The deal is valued at $25M

Sun Microsystems Inc. today announced that it is buying thin-client system maker Tarantella Inc. for $25 million.

Santa Clara, Calif.-based Tarantella sells serverware that allows users to access enterprise applications through a thin client.

Sun, which sells its own thin-client system, Sun Ray, plans to integrate the Tarantella technology with its own as quickly as possible, according to John Loiacono, Sun Microsystems' executive vice president for software, who spoke during a late afternoon teleconference.

Loiacono said Tarantella has 12,000 customers and technology that works "on virtually all applications, networks and devices," including PCs, thin clients, handsets or automobile dashboards -- "anything with a Java-enabled browser."

He said Sun's goal is to take Tarantella's technology, integrate it with Solaris and the company's own Sun Ray thin-client technology "and make this the most complete interoperability platform and the foundation for building out desktop environments as a utility."

With the technology, customers will be able to use Solaris and Sun Ray "while also accessing Windows applications," as well as Linux, mainframe applications and others. "We have been steadily building out our strategy of driving toward a true utility model," Loiacono said.

Although Sun plans to act quickly to integrate Tantarella's technology into Solaris, Loiacono wouldn't commit to a time frame for doing so.

He also said that Sun will support Tarantella customers on whatever platforms they now use and that whatever changes the company makes may give them additional capabilities.

Tarantella's competitors include Citrix Systems Inc. But two Tarantella users reached today said they have stopped using Tarantella's thin-client system. Both were found on the company's list of Web site customer references.

"To tell you the truth, I actually quit using their system about three or four months ago," said Jay Huber, the IT manager at Forte Communications Inc., a Chicago-based phone service provider. "I had a lot of trouble running it on the server, and their support was pretty bad."

Huber said the testimonial he provided Tarantella was true when he gave it, particularly regarding its pricing. He began using Tarantella's Secure Global Desktop Terminal Services Edition a year ago this month, saying at the time he could use it "for the same price as five Citrix users." But Huber said the cost of support turned out to be a lot higher.

Another customer case study listed on Tarantella's Web site is the Robert H. Smith School of Business at the University of Maryland.
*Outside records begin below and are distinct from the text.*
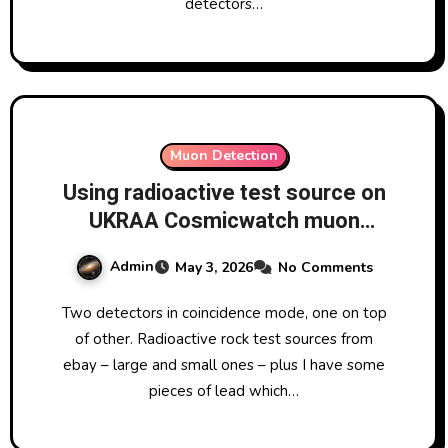
detectors…
Muon Detection
Using radioactive test source on
UKRAA Cosmicwatch muon
detectors
Admin
May 3, 2026
No Comments
Two detectors in coincidence mode, one on top
of other. Radioactive rock test sources from
ebay – large and small ones – plus I have some
pieces of lead which…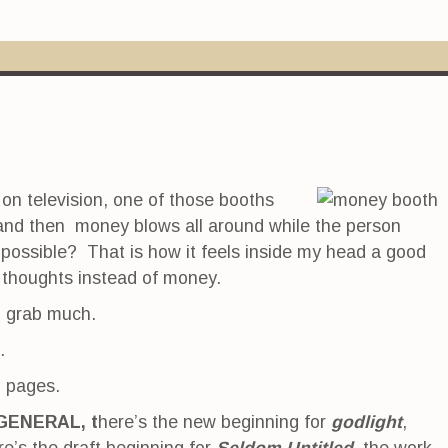
on television, one of those booths
 and then money blows all around while the person
 possible? That is how it feels inside my head a good
d thoughts instead of money.
o grab much.
.
g pages.
GENERAL, t
here’s the new beginning for
godlight
,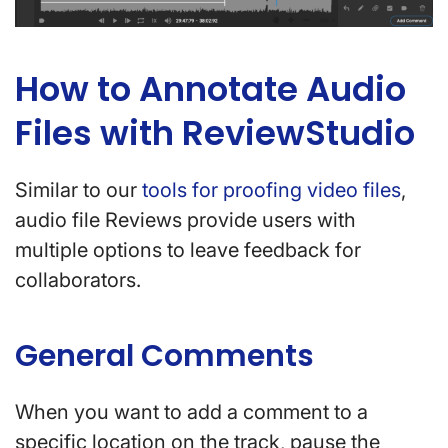
How to Annotate Audio
Files with ReviewStudio
Similar to our
tools for proofing video files
,
audio file Reviews provide users with
multiple options to leave feedback for
collaborators.
General Comments
When you want to add a comment to a
specific location on the track, pause the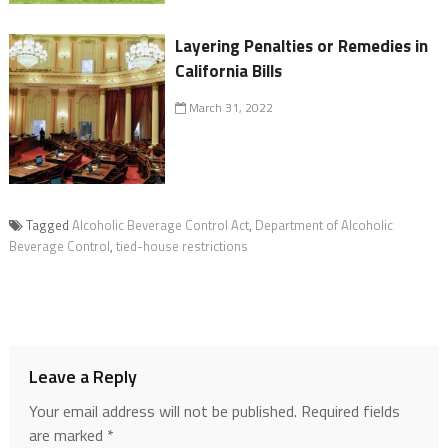
Layering Penalties or Remedies in
California Bills
March 31, 2022
Tagged
Alcoholic Beverage Control Act
,
Department of Alcoholic
Beverage Control
,
tied-house restrictions
Leave a Reply
Your email address will not be published.
Required fields
are marked
*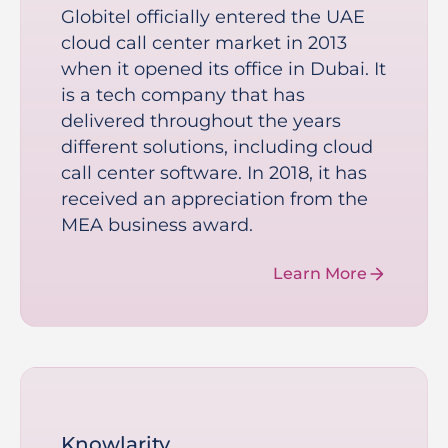
Globitel officially entered the UAE
cloud call center market in 2013
when it opened its office in Dubai. It
is a tech company that has
delivered throughout the years
different solutions, including cloud
call center software. In 2018, it has
received an appreciation from the
MEA business award.
Learn More
Knowlarity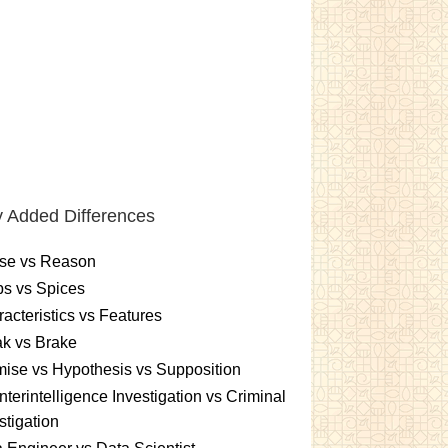
 Added Differences
se vs Reason
s vs Spices
acteristics vs Features
k vs Brake
ise vs Hypothesis vs Supposition
terintelligence Investigation vs Criminal
stigation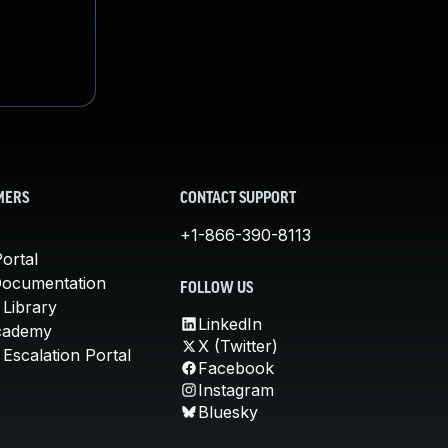
MERS
CONTACT SUPPORT
+1-866-390-8113
ortal
Documentation
FOLLOW US
 Library
LinkedIn
cademy
X (Twitter)
Escalation Portal
Facebook
Instagram
Bluesky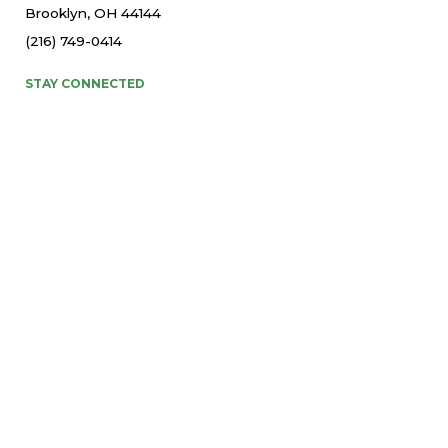
Brooklyn, OH 44144
(216) 749-0414
STAY CONNECTED
© 2026 St. Thomas More Parish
That College Park, Md.-based institution has also stopped using Tarantella's system, according to Ernie Soffronoff, the enterprise architect at the business school.

The school switched over to Citrix last summer, Soffronoff said in an e-mail. It used the Tarantella hardware to publish Windows applications through a Web portal, but there were problems getting Java on the desktop and Microsoft applications to work together. "Too many people had the wrong version of Java installed or didn't have it at all, so they couldn't load Tarantella's desktop or client," he said.

Soffronoff said that the Sun purchase is probably a "good thing" and that Sun Ray technology may make the underlying desktop more predictable.

Last month, Tarantella said it would support Sun Solaris 10 running on x86 platforms.